__PROBLEM__. Pick out every line in the items below that contains the string "plato" and copy each of those lines.

__DATASET CONTENT__.
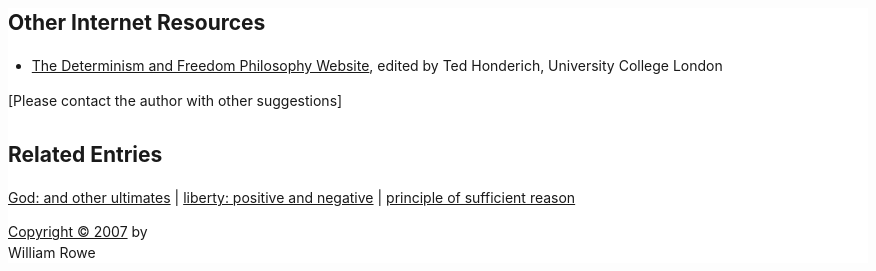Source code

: ## Other Internet Resources

* [The Determinism and Freedom Philosophy Website](http://www.homepages.ucl.ac.uk/~uctytho/dfwIntroIndex.htm), edited by Ted Honderich, University College London

[Please contact the author with other suggestions]

## Related Entries

[God: and other ultimates](https://plato.stanford.edu/entries/god-ultimates/) | [liberty: positive and negative](https://plato.stanford.edu/entries/liberty-positive-negative/) | [principle of sufficient reason](https://plato.stanford.edu/entries/sufficient-reason/)

[Copyright © 2007](https://plato.stanford.edu/info.html#c) by  
William Rowe
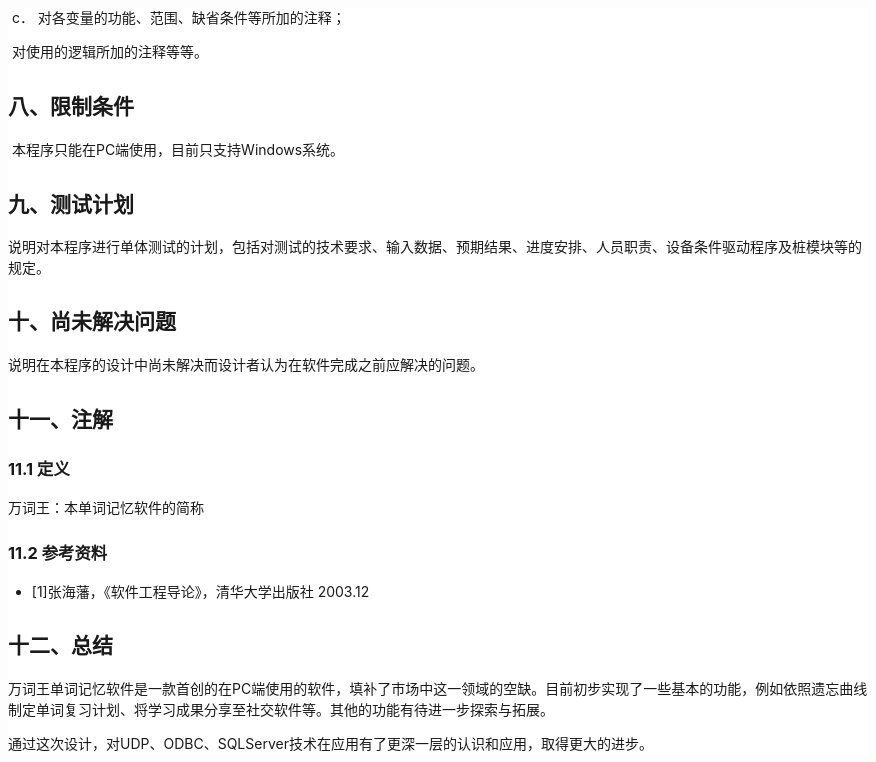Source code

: ​		c． 对各变量的功能、范围、缺省条件等所加的注释；

​		对使用的逻辑所加的注释等等。

## 八、限制条件

​		本程序只能在PC端使用，目前只支持Windows系统。

## 九、测试计划

​		说明对本程序进行单体测试的计划，包括对测试的技术要求、输入数据、预期结果、进度安排、人员职责、设备条件驱动程序及桩模块等的规定。

## 十、尚未解决问题

​		说明在本程序的设计中尚未解决而设计者认为在软件完成之前应解决的问题。

## 十一、注解

### 11.1	定义

万词王：本单词记忆软件的简称

### 11.2	参考资料

- [1]张海藩，《软件工程导论》，清华大学出版社 2003.12

## 十二、总结

​		万词王单词记忆软件是一款首创的在PC端使用的软件，填补了市场中这一领域的空缺。目前初步实现了一些基本的功能，例如依照遗忘曲线制定单词复习计划、将学习成果分享至社交软件等。其他的功能有待进一步探索与拓展。

​		通过这次设计，对UDP、ODBC、SQLServer技术在应用有了更深一层的认识和应用，取得更大的进步。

__WRITTEN RESPONSE__.
[God: and other ultimates](https://plato.stanford.edu/entries/god-ultimates/) | [liberty: positive and negative](https://plato.stanford.edu/entries/liberty-positive-negative/) | [principle of sufficient reason](https://plato.stanford.edu/entries/sufficient-reason/)
[Copyright © 2007](https://plato.stanford.edu/info.html#c) by  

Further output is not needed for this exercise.